Circulam pela internet comparações entre as enchentes de 2024 no Rio Grande do Sul e o furacão Katrina, que afogou Nova Orleans em 2005. São difíceis de aquilatar, porque os dados variam, mas não resta dúvida de que a tragédia gaúcha deixará marca similar no imaginário brasileiro.
Na Louisiana morreram de 1.300 a 1.800 pessoas, dependendo da fonte. No RS a contagem estava em 169 nesta sexta-feira (31). Mesmo que ultrapasse duas centenas, o que parece provável diante de 44 então ainda desaparecidos, as cifras são incomparáveis.
No que respeita à área inundada, a proporção se inverte. Com 80% de Nova Orleans debaixo d’água, o alagamento correspondeu a 725 km2. No RS, imagens de satélite analisadas pelo Instituto de Pesquisas Hidráulicas da UFRGS indicaram mais de 4.600 km2.
A profusão de imagens de casas submergidas, com pessoas e animais resgatados de telhados por barco ou helicóptero, é chocante nos dois casos. Dezenas de milhares de desabrigados, centenas de milhares desalojados, milhões de impactados… pouco importa o número preciso para dar conta da enormidade.
A inundação de Nova Orleans demorou a se dissipar. As enchentes do Guaíba, do Taquari, da lagoa dos Patos e outras bacias gaúchas, por sua vez, vão e voltam com a repetição de chuvas torrenciais que já dura um mês. Um padrão cruel de flagelo, capaz de abater até o mais resiliente dos povos.
Não será surpresa se, após perder a casa ou todos os eletrodomésticos, móveis e recordações pela segunda vez em pouco tempo, ou ainda ter de tirar a lama do chão de novo e no frio, alguns habitantes decidirem deixar de vez Porto Alegre, Eldorado do Sul e outras cidades nos próximos meses. É mais que humano.
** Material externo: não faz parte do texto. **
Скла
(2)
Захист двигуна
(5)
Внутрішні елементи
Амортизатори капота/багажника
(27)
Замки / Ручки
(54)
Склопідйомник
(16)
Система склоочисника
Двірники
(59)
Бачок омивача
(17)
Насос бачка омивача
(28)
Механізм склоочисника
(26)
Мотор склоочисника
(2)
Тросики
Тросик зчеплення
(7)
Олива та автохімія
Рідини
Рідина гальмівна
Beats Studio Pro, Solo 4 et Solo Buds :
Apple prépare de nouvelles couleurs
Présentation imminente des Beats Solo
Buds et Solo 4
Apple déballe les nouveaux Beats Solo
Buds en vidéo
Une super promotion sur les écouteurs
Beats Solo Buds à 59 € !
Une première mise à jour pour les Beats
Nova Orleans até hoje não se recuperou por completo do Katrina. Cinco anos antes da inundação, a capital do blues contava 485 mil habitantes. Em 2006 a população tinha caído mais da metade, para 230 mil. Em 2002, ainda estava em 370 mil.
Embora na Louisiana pobres, negros e velhos também tenham sido os mais afetados pela hecatombe climática, como no Rio Grande, não se deve esquecer que os Estados Unidos são bem mais ricos que o Brasil. Muita gente lá tem seguro residencial, coisa que aqui, hoje, nem a classe média consegue pagar.
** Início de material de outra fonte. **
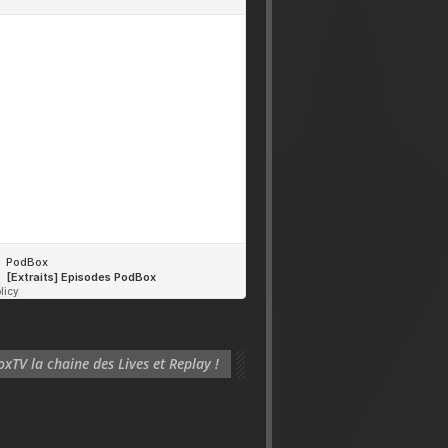
xTV la chaine des Lives et Replay !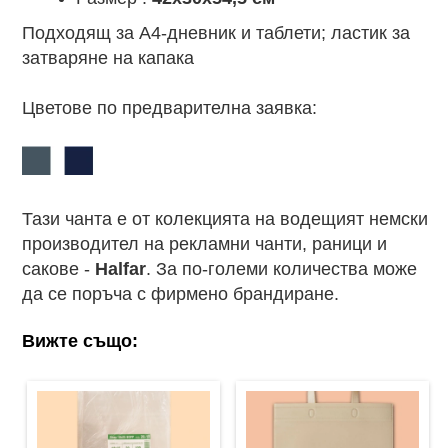
Подходящ за A4-дневник и таблети; ластик за
затваряне на капака
Цветове по предварителна заявка:
Тази чанта е от колекцията на водещият немски
производител на рекламни чанти, раници и
сакове -
Halfar
. За по-големи количества може
да се поръча с фирмено брандиране.
Вижте също: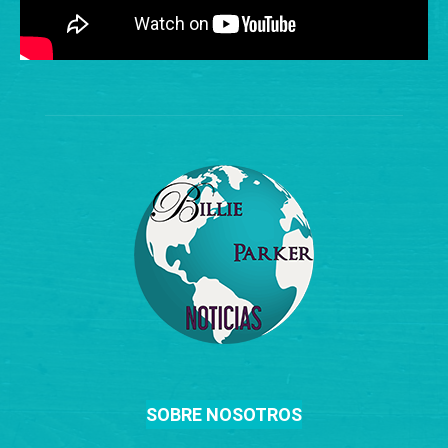
SOBRE NOSOTROS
Os desafios do governo gaúcho e federal, nesse sentido, é bem maior que nos EUA. Fala-se muito em reconstrução após o salvamento, e também seria preciso falar em adaptação urbana e campestre ao novo anormal da mudança climática, mas antes será preciso criar maneiras de não deixar que as vítimas sucumbam ao desespero.
Solidariedade tem limite e prazo de validade, é horrível dizer. Passado o choque, doações recuarão, atingidos se acomodarão na penúria agravada, e a política retornará aos negócios usuais. Business as usual. Aliás, já retornou de onde nunca saiu, como se pode ver pela exploração do infortúnio nas redes antissociais.
Poucos conseguirão exceder em indignidade o senador pelo RS Hamilton Mourão (PR). Alegando ser septuagenário, o general golpista escudeiro de Jair Bolsonaro, qualificou seu eventual e sonegado engajamento na emergência como desvio de função –mesmo sendo especialista na atividade.
Parlamentares como ele, no Centrão bolsonarista, ruralista, armamentista e vigarista, avançam sem vergonha seus projetos de legislação antiambiental no conforto de Brasília. Só viajam aos pampas, de avião ou helicóptero, para simular operações de socorro e fazer fotos ou vídeos para postar.
Pensem bem antes de reelegê-los, gaúchos e demais brasileiros. Caso insistam em fazer do voto uma arminha, de novo, as vítimas poderão ser vocês.
Só lhes restará então torcer pela vingança poética de ver os voos deles ameaçados, como o da Singapore Airlines, por turbulências titânicas –outro tipo de evento extremo agravado pelo aquecimento global. Apertem os cintos.